Gump walks through the strategy list in order. When the list is exhausted, the circuit breaker triggers and the step (or run) is marked fatal.

restart_from

Restart from an earlier step in the same group instead of retrying the current step:
- name: build
  foreach: decompose
  steps:
    - name: tests
      agent: claude-haiku
      gate: [compile, tests_found]

    - name: impl
      agent: claude-haiku
      session: reuse
      gate: [compile, test]
      on_failure:
        retry: 5
        strategy: ["same: 3", "escalate: claude-sonnet"]
        restart_from: tests
If impl fails after all retries, restart_from: tests goes back to the tests step. The worktree is reset to the pre-tests state and the state bag is cleaned (previous outputs moved to “prev”, not destroyed). Each restart consumes one attempt from the retry budget.

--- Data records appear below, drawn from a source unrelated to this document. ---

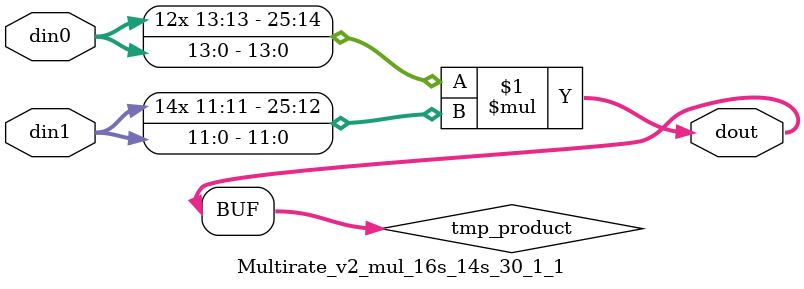
<source format=v>

`timescale 1 ns / 1 ps

 module Multirate_v2_mul_16s_14s_30_1_1(din0, din1, dout);
parameter ID = 1;
parameter NUM_STAGE = 0;
parameter din0_WIDTH = 14;
parameter din1_WIDTH = 12;
parameter dout_WIDTH = 26;

input [din0_WIDTH - 1 : 0] din0; 
input [din1_WIDTH - 1 : 0] din1; 
output [dout_WIDTH - 1 : 0] dout;

wire signed [dout_WIDTH - 1 : 0] tmp_product;



























assign tmp_product = $signed(din0) * $signed(din1);








assign dout = tmp_product;





















endmodule

</source>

The reasoning: if the agent can’t implement what the tests demand, maybe the tests are poorly designed.

Conditional on_failure

Route failure handling differently depending on what failed:
on_failure:
  gate_fail:
    retry: 3
    strategy: [same, "escalate: claude-opus"]
    restart_from: tests
  guard_fail:
    retry: 1
    strategy: ["escalate: claude-opus"]
  review_fail:
    retry: 2
    strategy: [same]
  • gate_fail — a gate (compile, test, lint) failed
  • guard_fail — a guard (max_turns, max_budget, no_write) killed the agent
  • review_fail — a review step returned pass: false
Each source has its own retry counter. If a source isn’t listed, it falls back to gate_fail. If gate_fail isn’t listed either, the failure is fatal. The simple form and the conditional form are mutually exclusive.

What happens on retry

  1. The worktree is reset to the pre-step commit (git reset --hard)
  2. The session is fresh (unless session: reuse-on-retry)
  3. {error} is injected with the gate’s stderr output (truncated to 2000 chars)
  4. {diff} is injected with the failed attempt’s diff (truncated to 3000 chars)
  5. The agent launches with the full error context
  6. If this attempt also fails, the next strategy entry is used

Circuit breaker

When all strategies are exhausted, the step is marked fatal. If the step is inside a group with its own on_failure, the group’s retry kicks in. Otherwise, the run stops. The circuit breaker emits a circuit_breaker event in the ledger with the reason and the number of attempts.

Group-level on_failure

Groups (orchestration steps) can have their own on_failure:
- name: build
  foreach: decompose
  steps:
    - name: impl
      agent: claude-sonnet
      gate: [compile, test]
      on_failure:
        retry: 2
        strategy: [same]
    - name: review
      agent: claude-opus
      output: review
  gate: [compile, test]
  on_failure:
    retry: 3
    restart_from: impl
The inner on_failure handles per-step retries. If the group gate fails after all inner retries, the outer on_failure retries the entire group from impl. The worktree is reset to the pre-group state.